There’s a “fastest” route through each stage, and you can compare your time against friends and the wider world. Play carefully, though, and you’ll find a hidden secret solution in each level that can reduce your time. In the process of hunting, you slowly realize that Neon White might be the one thing most compatible: a puzzle game—and arguably the best game of the year.
Weird West
When you think of immersive Sims, you probably imagine first-person games with densely packed environments. Weird West Expect bucks – it’s an isometric shooter – but make no mistake: it’s definitely an immersive sim.
Developed by the co-creators of Dishonored, Strange West is an alternate-reality western where humans live alongside werewolves and other creatures of the night.
The narrative is divided into five different characters (a benevolent hunter, a mage, a “pigman”) of sorts. And even if your choice has serious consequences, like any solid entry into the genre’s canon, there’s a handy quick-saving option that allows you to go wild, experiment, and make as many mistakes as you want.
Horizon Forbidden West
Horizon Forbidden West is the pinnacle of the so-called “map game”. Lest you get the wrong idea, this is clearly a compliment and a selling point, even if you get burned on the format.

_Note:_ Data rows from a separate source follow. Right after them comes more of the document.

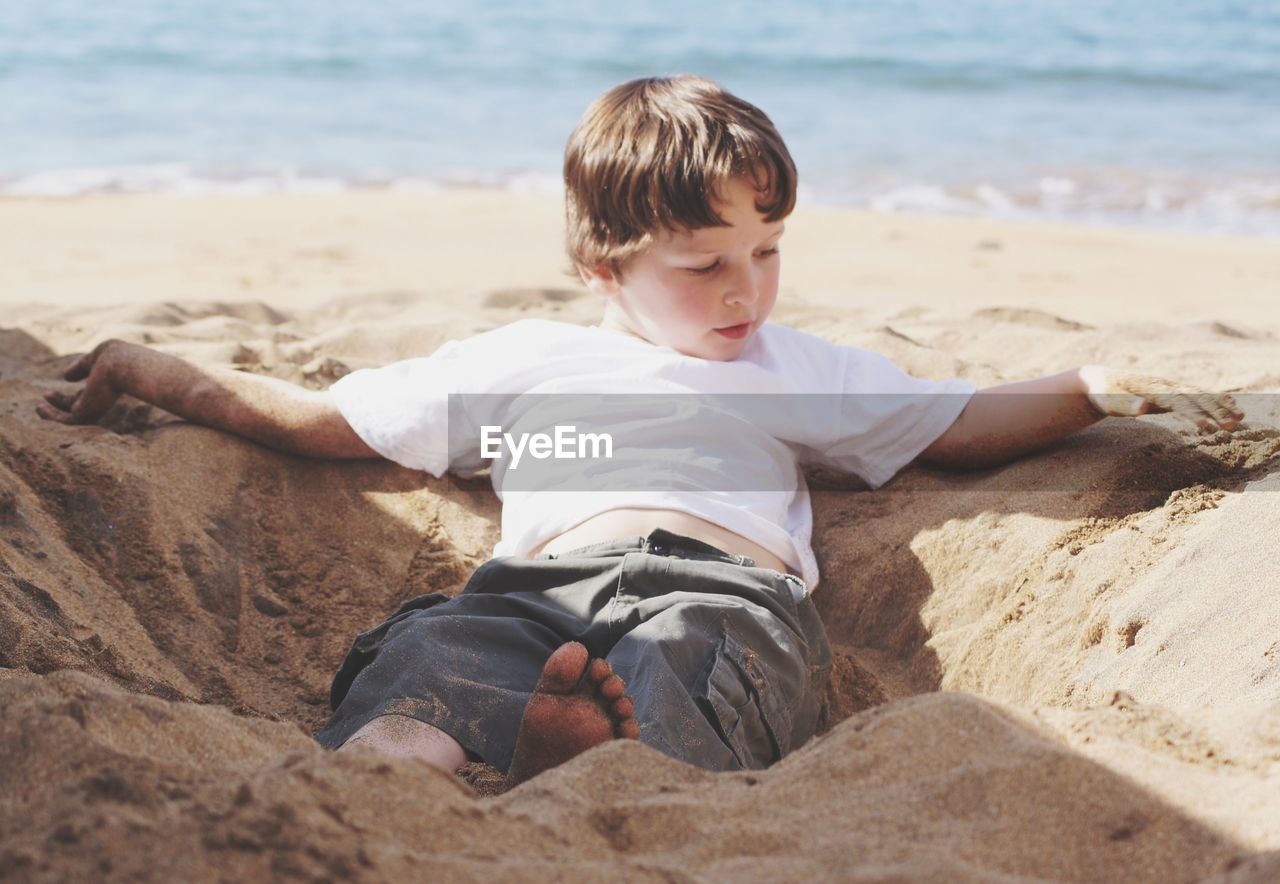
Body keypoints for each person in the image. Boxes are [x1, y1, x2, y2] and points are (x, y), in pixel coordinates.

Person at [36, 75, 1243, 788]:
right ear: (596, 263)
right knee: (430, 650)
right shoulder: (521, 361)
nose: (745, 291)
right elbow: (322, 422)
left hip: (711, 577)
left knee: (700, 653)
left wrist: (1091, 383)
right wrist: (162, 371)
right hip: (530, 580)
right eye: (704, 263)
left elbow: (953, 424)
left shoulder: (790, 370)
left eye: (766, 253)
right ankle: (409, 754)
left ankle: (608, 755)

Nearly every point of interest in Horizon’s world – a post-apocalyptic rendering of the American West – is worth checking out whether you find the surprisingly complex tactical mini-games or the first mission in a riveting series of side-quests.

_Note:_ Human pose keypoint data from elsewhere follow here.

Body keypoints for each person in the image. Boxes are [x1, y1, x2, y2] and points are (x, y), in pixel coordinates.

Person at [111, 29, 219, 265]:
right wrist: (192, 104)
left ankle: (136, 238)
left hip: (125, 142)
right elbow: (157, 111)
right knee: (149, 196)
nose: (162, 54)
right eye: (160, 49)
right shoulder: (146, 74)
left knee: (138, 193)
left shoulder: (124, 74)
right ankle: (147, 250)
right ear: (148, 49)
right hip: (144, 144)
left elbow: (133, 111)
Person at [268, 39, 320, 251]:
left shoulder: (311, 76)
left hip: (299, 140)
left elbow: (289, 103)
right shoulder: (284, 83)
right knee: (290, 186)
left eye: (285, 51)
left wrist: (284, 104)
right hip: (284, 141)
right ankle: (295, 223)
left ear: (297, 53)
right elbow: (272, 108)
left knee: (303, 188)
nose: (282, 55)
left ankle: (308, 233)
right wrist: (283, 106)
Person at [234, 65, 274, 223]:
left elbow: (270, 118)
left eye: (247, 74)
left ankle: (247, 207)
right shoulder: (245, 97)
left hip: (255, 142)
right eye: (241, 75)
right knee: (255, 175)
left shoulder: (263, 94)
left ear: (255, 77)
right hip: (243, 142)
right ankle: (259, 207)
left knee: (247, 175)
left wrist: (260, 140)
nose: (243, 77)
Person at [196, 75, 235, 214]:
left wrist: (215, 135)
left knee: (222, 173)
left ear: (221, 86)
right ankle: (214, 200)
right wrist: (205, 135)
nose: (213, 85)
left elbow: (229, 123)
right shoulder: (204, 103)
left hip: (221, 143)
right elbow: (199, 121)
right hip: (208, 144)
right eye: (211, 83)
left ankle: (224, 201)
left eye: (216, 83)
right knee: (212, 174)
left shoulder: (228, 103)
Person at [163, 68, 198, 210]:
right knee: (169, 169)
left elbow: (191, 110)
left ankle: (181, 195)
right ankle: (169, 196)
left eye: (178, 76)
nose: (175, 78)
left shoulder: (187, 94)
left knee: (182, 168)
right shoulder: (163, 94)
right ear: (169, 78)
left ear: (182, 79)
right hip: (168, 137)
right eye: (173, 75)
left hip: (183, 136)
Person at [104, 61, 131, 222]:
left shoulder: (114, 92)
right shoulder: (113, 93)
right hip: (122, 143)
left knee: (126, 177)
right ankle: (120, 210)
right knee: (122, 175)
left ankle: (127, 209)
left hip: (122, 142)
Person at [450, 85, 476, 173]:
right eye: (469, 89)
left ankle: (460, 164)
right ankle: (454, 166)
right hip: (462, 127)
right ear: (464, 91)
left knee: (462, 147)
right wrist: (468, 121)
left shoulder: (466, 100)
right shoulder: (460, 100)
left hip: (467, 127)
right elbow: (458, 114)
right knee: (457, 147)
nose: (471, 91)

Then there’s the inventive combat system (based on futuristic bows and arrows) that pits you against some of gaming’s best cannon fodder (robots modeled after prehistoric animals), anchored by a truly all-star cast. Gaya is set against the backdrop of a bonkers story. (Lance Reddick, Angela Bassett, Ashley Burch). Also: you get a hang glider.
Elden Ring
Elden Ring is the culmination of the FromSoftware ethos founded nearly 30 years ago with the original King’s Field. But despite being the company’s biggest game ever in terms of both scale and popularity, it also knows how to go out of its own way.
While Souls newcomer Elden may struggle with Ring’s vague goals and overall challenge, every little disappointment serves to make its environmental story and moments of triumph all the more compelling.
Elden’s Ring is not a game that gently caresses your weary shoulders, but a game that lays on your back like a monstrous monkey, a passion made more difficult to move from its abundant checkpoints And the ease with which it allows you to leave for a quick adventure, and then jet.
If you’ve wanted to get into the Souls series before, but balked at its lengthy dungeons and backtracking, Elden Ring might just be the From Software game that finally gets you over that hump.